Pemerhati Masalah Pendidikan

Polda Sulawesi Selatan mengungkap kasus perdagangan manusia yang melibatkan 77 mahasiswa di Kota Makassar, Jumat (22/11/2024). Para korban diduga dijerat melalui program kerja musim liburan atau yang dikenal sebagai Ferienjob di Jerman.

Dari keterangan Direktorat Kriminal Umum (Ditkrimum) Polda Sulawesi Selatan, para mahasiswa dijanjikan untuk dipekerjakan sesuai dengan program bidang studinya di Jerman. Namun, setelah tiba di sana mereka malah diperkerjakan sebagai pekerja kasar. Kasus ini berawal dari empat laporan polisi yang diterima Polda Sulawesi Selatan.

Direktur Kriminal Umum Polda Sulawesi Selatan Kombes Pol Jamaluddin Farti mengatakan, program Ferienjob digunakan sebagai kedok untuk mengirim mahasiswa ke Jerman. (https://www.beritasatu.com/sulsel/2856558/77-mahasiswa-di-makassar-jadi-korban-perdagangan-manusia-dijerat-dengan-program-ferienjob-di-jerman)

Sistem pendidikan kapitalis membuka peluang terjadinya Tindak Pidana Perdagangan Orang (TPPO) berkedok magang. Hal ini berkaitan dengan orientasi negara dalam menyiapkan tenaga kerja. Orientasi materialisme yang diusung sistem pendidikan kapitalisme-sekularisme mengakibatkan generasi saat ini "gila kerja", parahnya ini tidak mempertimbangkan keamanan atau lainnya.

Adanya link-link ke perusahaan membuat kegiatan magang menjadi salah satu pilihan untuk mengasah kecerdasan dan ketrampilan bekerjanya.
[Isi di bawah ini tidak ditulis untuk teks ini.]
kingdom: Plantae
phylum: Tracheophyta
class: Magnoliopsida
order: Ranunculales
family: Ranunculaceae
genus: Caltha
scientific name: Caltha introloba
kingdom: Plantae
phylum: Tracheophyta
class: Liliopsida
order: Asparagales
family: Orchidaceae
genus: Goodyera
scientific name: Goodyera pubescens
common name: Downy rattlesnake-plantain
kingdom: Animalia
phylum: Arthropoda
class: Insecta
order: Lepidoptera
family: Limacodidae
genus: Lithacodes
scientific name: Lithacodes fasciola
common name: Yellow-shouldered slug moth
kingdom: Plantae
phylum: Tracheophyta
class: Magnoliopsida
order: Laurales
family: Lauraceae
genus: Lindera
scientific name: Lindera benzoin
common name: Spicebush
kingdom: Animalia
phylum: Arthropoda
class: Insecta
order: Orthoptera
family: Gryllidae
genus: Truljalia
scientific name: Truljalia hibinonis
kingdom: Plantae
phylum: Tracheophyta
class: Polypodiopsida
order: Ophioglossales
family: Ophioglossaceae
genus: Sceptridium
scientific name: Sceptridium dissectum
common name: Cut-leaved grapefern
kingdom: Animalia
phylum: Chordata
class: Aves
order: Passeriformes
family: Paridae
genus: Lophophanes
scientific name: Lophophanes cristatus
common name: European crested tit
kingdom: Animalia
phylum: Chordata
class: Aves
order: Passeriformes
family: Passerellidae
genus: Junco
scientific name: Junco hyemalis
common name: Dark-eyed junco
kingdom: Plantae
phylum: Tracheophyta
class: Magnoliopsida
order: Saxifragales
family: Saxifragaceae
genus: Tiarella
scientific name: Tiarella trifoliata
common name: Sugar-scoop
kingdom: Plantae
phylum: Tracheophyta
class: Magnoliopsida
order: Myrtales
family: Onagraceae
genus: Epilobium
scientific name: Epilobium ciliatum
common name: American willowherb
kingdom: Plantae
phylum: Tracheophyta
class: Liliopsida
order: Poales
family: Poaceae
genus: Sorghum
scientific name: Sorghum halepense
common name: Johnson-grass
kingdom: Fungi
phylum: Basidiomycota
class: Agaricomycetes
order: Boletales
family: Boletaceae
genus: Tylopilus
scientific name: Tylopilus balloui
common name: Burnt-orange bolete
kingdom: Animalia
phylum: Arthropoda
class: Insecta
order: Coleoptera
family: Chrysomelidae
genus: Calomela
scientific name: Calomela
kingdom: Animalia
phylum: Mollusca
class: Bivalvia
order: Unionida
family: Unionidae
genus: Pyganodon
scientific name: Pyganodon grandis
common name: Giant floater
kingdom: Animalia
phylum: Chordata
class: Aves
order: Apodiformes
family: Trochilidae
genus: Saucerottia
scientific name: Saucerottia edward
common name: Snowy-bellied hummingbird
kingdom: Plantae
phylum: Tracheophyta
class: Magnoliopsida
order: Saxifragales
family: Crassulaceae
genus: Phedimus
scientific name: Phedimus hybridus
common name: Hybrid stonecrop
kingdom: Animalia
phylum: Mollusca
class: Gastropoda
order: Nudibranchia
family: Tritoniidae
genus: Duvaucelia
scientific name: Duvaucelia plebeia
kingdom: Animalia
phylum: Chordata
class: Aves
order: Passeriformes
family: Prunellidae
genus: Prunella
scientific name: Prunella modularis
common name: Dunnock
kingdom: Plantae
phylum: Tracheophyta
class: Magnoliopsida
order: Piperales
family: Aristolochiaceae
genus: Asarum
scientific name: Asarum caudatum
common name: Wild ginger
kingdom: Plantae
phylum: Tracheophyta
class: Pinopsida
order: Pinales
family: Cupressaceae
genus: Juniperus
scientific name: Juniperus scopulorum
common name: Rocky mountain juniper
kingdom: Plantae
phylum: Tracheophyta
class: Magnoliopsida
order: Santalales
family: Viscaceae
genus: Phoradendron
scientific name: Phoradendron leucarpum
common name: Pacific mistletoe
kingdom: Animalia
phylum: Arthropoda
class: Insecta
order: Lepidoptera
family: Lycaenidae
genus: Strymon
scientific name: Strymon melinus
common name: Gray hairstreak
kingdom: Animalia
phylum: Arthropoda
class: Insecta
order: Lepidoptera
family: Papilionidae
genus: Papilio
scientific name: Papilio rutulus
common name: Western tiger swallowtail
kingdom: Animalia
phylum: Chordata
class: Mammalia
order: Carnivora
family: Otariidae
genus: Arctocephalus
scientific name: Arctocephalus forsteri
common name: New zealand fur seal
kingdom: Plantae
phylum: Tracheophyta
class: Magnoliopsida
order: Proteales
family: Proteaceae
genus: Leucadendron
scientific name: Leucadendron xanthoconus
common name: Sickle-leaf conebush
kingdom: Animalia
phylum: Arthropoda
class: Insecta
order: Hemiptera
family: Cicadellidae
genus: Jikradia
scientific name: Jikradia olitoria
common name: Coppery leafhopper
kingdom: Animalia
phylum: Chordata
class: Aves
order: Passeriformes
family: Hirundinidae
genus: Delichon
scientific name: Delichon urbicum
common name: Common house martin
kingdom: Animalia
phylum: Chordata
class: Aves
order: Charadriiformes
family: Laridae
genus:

Kondisi ini dapat memberi peluang perusahaan memanfaatkan situasi ini untuk mendapatkan tenaga kerja murah.

Semua ini dapat terjadi akibat lemahnya perlindungan dan pengawasan negara terhadap kerja sama kampus dan perusahaan.
Jadilah magang dalam pendidikan sekuler menjadi cara pembajakan potensi mahasiswa. Mahasiswa yang punya harapan cepat kerja, terkadang tanpa memperhitungkan apapun mudah terjebak dengan kondisi-kondisi yang sesungguhnya sangat merugikan bahkan membahayakan keamanan mereka.

Islam menjunjung tinggi tujuan pendidikan. Sehingga berproses membentuk kepribadian berbagai pihak, seperti generasi ahli agama dan kehidupan untuk ikut andil membantu negara menerapkan Islam kafah. Tampak dalam hal ini, orientasi dalam sistem pendidikan Islam tidak terpusat pada materi semata tapi bagaimana membentuk karakter berkepribadian Islam pada individu.

Pemimpin dalam sistem pemerintahan Islam adalah penanggung jawab utama tercapainya tujuan pendidikan Islam tersebut, baik dari segi sarana, prasarana, dan kurikulum. Gaji guru sebagai pendidik juga sangat diperhatikan oleh negara. Sehingga, para guru lebih fokus mendidik generasi karena sudah mendapatkan penghidupannya yang layak dan sejahtera dari negara.

Sejarah telah mencatat pada masa pemerintahan Khalifah Umar bin Khattab, guru diberika gaji sebesar 15 Dinar ( 1 Dinar = 4,25 gram emas). Jika dikalkulasikan ke rupiah, dengan harga mas 1 gram nya itu sudah mencapai satu juta rupiah, maka gaji guru sekitar Rp 60.000.000. Tentunya ini tidak memandang status guru tersebut PNS atau pun honorer. Apalagi bersertifikasi atau tidak.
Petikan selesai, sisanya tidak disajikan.